Brits get more adventurous with more exotic fruit
Brits are getting increasingly adventurous in the fruit aisle, with exotics such as pomegranates and persimmons thriving whiles sales of better known exotics such as mangoes and pineapples are declining.
Total volumes for these lesser-known fruits are still relatively small, but the growth rates they are showing are impressive.
Volume sales of pomegranates have soared by 26.7% to 1537 tonnes over the past year, with value sales up 20% to £3.6 million [Kantar World panel 52w/e 4 September 2011]. Asda sold more persimmons than mangoes during the persimmons three month season last year. Coconuts and dates are also doing well in the mults, with volume sales up 3.7% and 8.9% respectively.
It’s a different story for many mainstream exotics, however.
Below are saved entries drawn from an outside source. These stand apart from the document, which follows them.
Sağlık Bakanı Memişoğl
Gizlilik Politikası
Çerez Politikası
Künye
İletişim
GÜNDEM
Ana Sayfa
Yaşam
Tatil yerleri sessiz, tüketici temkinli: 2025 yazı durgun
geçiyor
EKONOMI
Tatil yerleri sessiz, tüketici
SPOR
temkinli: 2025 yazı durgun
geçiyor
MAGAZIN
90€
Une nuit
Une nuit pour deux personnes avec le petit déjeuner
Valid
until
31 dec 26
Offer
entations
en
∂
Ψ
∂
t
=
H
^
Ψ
Over the past year, volume sales of pineapples- the UK’s second favourite exotic fruit- have fallen 15% whole magoes and kiwi fruit are down 13% each. Only melons, the UK’s biggest selling exotic fruit, have held steady with volume up 1.4% and value up 4.3% over the past year.
The sales drop in mainstream exotics was partly because of price inflation and because some consumers simply perceived them to be pricier than other fruits, said one industry source. Some niche exotics had also been boosted by positive PR, with sales of pomegranates rising as a result of its reputations as a ‘super fruit’.
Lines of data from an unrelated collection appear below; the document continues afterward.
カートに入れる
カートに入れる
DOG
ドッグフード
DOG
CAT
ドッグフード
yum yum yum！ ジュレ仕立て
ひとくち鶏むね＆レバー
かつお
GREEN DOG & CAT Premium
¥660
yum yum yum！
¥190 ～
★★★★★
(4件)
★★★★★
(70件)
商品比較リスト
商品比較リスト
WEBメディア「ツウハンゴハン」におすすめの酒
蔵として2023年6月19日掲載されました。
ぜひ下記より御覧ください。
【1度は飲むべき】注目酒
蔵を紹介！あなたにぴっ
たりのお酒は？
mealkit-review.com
As for persimmon, Asda exotic produce buyer Dean Hayden said the supermarket had sold more than half a million Spanish persimmons last season and expected to see similarly high interest this year. “This is the fruit of the future,” he said “we sold more Spanish persimmons than mangoes last season. This highlights how much our customers love it.”
Earlier this year, Asda introduced a persimmon three pack, priced at £1, and it plans to run in-store sampling events to encourage trial of the fruit.
The market for the firm orange fruit is currently too small to be picked up in the Kantar data.